======== Фрагмент страницы ========

У Петра Наумовича нечто свое, иное… Он был сверходаренным обольстителем. То, что для любого человека было далеким прошлым, — слово Пушкина, музыка барокко,— для него было только что написанным, современным, он жил и заражал этим. А еще — он был убийственно остроумен, как никто из его коллег. И еще — и это главное: он очень любил своих актеров. Всегда. И больше себя.

Вот вы спрашивали про Максима… Максим Диденко — многосторонне одаренный и образованный мастер. У него есть богатый опыт и философия. Когда такая сильная база, ты веришь в результативность любых каверзных или бредовых предложений. Гротеском и гиперболой в «великом немом» — театральном физдействии — он владеет феноменально. И удовольствие от репетиции получаешь из-за дружного встречного безумия — актеров, художника Гали Солодовниковой, композитора Ивана Кушнира и помрежа Насти…

— В чем вы видите безрассудство?

— Безрассудство есть право на творческую свободу. Максим — человек, свободный от правил, в том смысле, как говорил Борис Пастернак: «…в мире творчества все держится не по правилам, а только исключениями». У него есть спокойствие исключительного человека. Не знаю, какой он будет, когда имя его прогремит лет через десять. Но, кажется, он защищен мудростью.

======== Имеющиеся данные ========

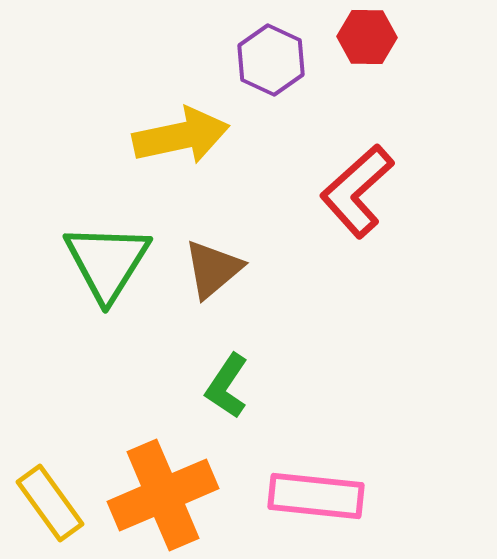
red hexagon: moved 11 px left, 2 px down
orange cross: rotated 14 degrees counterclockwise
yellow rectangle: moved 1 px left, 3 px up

========

**Задание**
Перепишите часть фрагмента страницы: начните с места, где стоят слова «У Петра Наумовича нечто», и остановитесь после слов «Всегда. И больше себя.».

**Выполненное задание**
У Петра Наумовича нечто свое, иное… Он был сверходаренным обольстителем. То, что для любого человека было далеким прошлым, — слово Пушкина, музыка барокко,— для него было только что написанным, современным, он жил и заражал этим. А еще — он был убийственно остроумен, как никто из его коллег. И еще — и это главное: он очень любил своих актеров. Всегда. И больше себя.